1. Use the ICSP CR to set the allowed registries so it can be whitelisted in the policy.json file
2. Base64 the content the CU wants in the registries.conf - e.g. unqualified-search-registries = ['reg1', 'reg2', 'reg3'] encoded to base 64
3. Create a MC yaml similar to the example here https://github.com/openshift/machine-config-operator#applying-configuration-changes-to-the-cluster. Replace the `source` with the base64 content from step 2.
Note: If the CU wants it on both master and worker nodes, they will have to create 2 of these MCs where `machineconfiguration.openshift.io/role` is set to `worker` in one and `master` in the other.
4. Then run `oc create mc.yaml` and the changes will roll out to the nodes.

And yes, do not edit 'image.config.openshift.io/cluster' as that might overwrite the changes from the workaround above. If the CU doesn't care about whitelisting registries and just want to use short names, then step 1 is not needed.

yup, done!

Hi Simon,

We have support for drop-in files for registries.conf now in OCP 4.3.10. If the customer upgrades to this version, they can do the following steps to modify "unqualified-search-registries" to as they please.

1) Upgrade to OCP 4.3.10
2) Create a mc yaml file with the changes you want for "unqualified-search-registries" --> Follow the instructions at https://github.com/openshift/machine-config-operator#applying-configuration-changes-to-the-cluster on how to create the yaml for your custom MC.
   - The way drop-in files for registries.conf works is you create a new file in "/etc/containers/registries.conf.d/". cri-o will pick up files in alpha numerical order. So "/etc/containers/registries.conf.d/02-myconfig.conf" will take priority over "/etc/containers/registries.conf.d/01-firstconfig". In the event you want to read more on this https://github.com/containers/image/blob/master/docs/containers-registries.conf.d.5.md
   - If you want these changes on both master and worker nodes, you will have to create two MC yamls with the "machineconfiguration.openshift.io/role" set to "worker" for one, and "master" for the other.
3) Run "oc create -f <mc.yaml>" and wait for the changes to roll out to the nodes. The changes will not be overwritten if these steps are followed.

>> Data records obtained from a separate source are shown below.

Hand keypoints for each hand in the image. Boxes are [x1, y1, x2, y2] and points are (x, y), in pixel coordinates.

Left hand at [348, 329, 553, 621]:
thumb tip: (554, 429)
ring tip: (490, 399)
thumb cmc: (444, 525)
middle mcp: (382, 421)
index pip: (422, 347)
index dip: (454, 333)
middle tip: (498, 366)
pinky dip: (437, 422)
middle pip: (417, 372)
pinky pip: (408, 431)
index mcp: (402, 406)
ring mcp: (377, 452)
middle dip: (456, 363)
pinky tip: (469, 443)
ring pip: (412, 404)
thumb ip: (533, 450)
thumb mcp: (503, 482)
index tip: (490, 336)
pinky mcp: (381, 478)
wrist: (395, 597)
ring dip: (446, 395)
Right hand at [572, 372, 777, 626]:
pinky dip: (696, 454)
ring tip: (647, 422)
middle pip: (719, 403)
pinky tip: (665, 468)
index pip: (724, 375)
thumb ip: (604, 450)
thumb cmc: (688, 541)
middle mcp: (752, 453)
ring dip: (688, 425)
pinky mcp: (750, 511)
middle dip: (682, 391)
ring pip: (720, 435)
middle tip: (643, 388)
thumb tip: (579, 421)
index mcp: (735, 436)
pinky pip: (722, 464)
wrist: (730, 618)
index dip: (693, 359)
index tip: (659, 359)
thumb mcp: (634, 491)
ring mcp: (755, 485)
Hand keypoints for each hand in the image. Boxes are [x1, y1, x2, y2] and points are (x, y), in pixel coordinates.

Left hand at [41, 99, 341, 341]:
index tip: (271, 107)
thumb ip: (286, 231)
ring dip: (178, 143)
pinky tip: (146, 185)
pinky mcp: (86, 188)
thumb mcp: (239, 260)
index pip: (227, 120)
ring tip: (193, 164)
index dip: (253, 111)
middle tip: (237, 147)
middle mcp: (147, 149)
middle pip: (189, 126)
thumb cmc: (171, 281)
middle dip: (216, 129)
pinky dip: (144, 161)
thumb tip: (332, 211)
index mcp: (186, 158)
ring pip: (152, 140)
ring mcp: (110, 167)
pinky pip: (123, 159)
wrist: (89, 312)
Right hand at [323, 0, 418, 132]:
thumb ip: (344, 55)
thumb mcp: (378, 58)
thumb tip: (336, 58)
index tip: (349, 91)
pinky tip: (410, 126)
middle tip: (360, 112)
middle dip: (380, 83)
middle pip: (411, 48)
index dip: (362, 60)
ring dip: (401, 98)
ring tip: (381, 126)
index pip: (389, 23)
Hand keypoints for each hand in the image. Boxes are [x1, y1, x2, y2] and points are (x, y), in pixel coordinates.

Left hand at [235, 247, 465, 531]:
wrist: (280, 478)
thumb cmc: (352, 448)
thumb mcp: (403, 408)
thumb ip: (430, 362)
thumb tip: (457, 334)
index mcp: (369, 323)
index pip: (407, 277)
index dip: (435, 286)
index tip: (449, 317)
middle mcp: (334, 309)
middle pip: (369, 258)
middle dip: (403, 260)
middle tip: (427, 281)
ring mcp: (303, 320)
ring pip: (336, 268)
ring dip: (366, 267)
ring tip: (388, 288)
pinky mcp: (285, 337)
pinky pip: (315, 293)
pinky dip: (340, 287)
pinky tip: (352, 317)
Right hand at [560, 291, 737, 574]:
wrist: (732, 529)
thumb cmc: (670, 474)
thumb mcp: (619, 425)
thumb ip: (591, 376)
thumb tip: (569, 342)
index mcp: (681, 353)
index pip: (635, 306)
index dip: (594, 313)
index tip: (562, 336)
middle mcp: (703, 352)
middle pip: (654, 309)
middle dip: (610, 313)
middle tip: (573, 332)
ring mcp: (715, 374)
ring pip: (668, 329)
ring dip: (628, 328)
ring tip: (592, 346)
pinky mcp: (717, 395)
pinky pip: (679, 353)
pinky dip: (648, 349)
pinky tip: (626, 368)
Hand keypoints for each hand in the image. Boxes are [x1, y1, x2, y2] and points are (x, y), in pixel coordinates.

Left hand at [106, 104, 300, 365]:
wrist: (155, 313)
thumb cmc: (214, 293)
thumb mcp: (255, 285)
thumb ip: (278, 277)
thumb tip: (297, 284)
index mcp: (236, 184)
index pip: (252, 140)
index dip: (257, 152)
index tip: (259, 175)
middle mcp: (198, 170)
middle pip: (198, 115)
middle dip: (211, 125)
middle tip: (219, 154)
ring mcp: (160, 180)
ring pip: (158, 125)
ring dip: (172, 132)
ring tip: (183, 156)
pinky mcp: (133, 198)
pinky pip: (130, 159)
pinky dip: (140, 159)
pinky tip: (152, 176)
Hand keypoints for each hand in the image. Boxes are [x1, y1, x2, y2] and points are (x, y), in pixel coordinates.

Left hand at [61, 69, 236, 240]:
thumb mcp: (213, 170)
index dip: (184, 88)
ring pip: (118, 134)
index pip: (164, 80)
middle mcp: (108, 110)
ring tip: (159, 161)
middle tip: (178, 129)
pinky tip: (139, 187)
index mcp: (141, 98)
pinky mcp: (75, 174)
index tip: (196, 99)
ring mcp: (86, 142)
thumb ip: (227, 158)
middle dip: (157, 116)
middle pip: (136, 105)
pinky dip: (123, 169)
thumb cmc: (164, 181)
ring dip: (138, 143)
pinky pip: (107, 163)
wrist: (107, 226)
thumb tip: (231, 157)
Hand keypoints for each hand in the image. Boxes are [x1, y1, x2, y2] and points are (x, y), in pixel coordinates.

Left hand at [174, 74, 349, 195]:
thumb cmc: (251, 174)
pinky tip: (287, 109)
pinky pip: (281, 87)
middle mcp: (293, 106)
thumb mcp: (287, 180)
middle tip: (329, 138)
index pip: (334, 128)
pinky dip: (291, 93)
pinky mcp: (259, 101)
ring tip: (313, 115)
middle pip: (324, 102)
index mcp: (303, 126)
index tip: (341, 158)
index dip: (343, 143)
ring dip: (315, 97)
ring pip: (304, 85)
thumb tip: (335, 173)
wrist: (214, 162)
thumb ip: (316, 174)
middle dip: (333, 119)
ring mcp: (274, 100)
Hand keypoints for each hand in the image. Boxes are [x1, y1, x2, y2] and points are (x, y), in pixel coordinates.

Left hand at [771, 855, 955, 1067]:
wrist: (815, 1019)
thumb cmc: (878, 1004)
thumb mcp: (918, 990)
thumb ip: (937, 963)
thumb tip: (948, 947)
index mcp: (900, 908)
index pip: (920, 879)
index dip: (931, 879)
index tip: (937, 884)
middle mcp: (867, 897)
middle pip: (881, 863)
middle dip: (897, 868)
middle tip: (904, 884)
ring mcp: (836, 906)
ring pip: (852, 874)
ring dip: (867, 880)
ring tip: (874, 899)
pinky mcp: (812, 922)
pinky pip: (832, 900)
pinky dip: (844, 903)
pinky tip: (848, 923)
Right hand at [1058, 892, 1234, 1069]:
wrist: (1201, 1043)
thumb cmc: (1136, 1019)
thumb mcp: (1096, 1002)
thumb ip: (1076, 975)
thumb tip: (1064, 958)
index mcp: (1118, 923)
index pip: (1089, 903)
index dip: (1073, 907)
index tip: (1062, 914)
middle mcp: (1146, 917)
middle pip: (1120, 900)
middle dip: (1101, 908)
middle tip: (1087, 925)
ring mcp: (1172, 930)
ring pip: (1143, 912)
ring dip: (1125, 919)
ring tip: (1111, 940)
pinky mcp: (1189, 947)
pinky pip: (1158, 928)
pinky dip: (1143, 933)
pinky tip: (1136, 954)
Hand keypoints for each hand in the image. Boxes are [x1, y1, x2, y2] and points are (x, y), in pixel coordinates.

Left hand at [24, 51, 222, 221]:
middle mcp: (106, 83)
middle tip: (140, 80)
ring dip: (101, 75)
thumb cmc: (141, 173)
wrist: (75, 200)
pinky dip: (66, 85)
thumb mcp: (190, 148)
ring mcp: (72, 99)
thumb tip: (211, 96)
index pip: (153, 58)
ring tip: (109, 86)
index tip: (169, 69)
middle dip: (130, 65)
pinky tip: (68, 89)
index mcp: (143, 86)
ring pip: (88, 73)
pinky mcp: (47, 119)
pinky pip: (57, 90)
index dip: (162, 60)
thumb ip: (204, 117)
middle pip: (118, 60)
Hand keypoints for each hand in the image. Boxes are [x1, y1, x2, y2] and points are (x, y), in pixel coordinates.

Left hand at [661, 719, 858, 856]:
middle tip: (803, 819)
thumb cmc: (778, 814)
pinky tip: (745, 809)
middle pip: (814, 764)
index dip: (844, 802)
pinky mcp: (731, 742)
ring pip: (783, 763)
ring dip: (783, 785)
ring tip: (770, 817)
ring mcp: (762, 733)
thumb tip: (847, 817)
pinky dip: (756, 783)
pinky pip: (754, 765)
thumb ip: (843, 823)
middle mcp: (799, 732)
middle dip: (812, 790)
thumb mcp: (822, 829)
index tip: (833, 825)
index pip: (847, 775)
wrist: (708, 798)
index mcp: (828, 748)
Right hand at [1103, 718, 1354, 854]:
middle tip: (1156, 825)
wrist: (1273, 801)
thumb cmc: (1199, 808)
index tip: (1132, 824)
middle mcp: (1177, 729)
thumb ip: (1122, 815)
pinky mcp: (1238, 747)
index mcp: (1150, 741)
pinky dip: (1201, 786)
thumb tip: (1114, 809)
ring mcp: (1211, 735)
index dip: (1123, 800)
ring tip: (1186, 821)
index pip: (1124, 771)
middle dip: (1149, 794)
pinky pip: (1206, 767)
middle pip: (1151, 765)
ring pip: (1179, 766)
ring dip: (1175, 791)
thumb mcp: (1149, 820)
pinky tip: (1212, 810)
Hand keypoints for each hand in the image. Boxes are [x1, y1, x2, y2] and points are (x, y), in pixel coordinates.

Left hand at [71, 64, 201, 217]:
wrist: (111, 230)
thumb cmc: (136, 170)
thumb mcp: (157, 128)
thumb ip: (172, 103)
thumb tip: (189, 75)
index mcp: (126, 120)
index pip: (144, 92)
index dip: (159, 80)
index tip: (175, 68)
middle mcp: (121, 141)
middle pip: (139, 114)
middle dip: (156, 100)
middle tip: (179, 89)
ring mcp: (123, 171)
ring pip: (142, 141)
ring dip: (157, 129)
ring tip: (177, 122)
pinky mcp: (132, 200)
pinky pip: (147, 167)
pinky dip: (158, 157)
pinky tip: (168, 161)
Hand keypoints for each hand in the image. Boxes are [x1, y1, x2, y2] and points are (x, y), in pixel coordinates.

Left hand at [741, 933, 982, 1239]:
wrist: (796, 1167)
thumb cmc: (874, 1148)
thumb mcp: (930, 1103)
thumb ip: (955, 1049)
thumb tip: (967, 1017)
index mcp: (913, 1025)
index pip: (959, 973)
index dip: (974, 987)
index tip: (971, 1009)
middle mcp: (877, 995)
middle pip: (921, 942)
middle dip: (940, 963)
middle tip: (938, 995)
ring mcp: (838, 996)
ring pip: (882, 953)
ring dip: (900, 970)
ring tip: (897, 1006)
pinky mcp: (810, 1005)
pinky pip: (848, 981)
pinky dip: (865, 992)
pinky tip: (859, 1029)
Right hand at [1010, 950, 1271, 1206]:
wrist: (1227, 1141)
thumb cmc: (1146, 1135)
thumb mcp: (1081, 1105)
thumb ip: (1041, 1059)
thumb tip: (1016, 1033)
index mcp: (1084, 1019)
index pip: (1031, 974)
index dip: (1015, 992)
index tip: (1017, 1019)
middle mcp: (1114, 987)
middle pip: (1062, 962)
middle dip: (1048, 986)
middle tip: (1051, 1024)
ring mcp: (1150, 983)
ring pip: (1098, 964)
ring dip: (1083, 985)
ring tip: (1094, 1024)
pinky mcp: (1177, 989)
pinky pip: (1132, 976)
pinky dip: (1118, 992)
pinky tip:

Here is an example MC yaml that I used to roll out changes for unqualified-search-registries:

➜  ~ cat reg.yaml 
apiVersion: machineconfiguration.openshift.io/v1
kind: MachineConfig
metadata:
  labels:
    machineconfiguration.openshift.io/role: worker
  name: set-unqualified-registries
spec:
  config:
    ignition:
      version: 2.2.0
    storage:
      files:
      - contents:
          source: data:text/plain;charset=utf-8;base64,dW5xdWFsaWZpZWQtc2VhcmNoLXJlZ2lzdHJpZXMgPSBbJ2JsYWguaW8nLCAnZG9ja2VyLmlvJ10K
        filesystem: root
        mode: 0644
        path: /etc/containers/registries.conf.d/01-myregconfig.conf

➜  ~ echo dW5xdWFsaWZpZWQtc2VhcmNoLXJlZ2lzdHJpZXMgPSBbJ2JsYWguaW8nLCAnZG9ja2VyLmlvJ10K | base64 -d
unqualified-search-registries = ['blah.io', 'docker.io']

We upgraded to 4.3.10 and dropping a conf file in /etc/containers/registries.d/ still doesn't work for us.

Still has to be added to /etc/containers/registries.conf to be searchable.

You need to drop the conf file in /etc/containers/registries.conf.d for this to work. I just verified on a 4.3.10 cluster and it is working as expected.

We tried creating the /etc/containers/registries.conf.d directory and dropping the conf file in there as well.  The nodes are all coreos and have crio version 1.16.4-1.dev.rhaos4.3.git9238eee.el8.

We're going to go from 4.3.12 to 4.3.13 later today and see if this changes.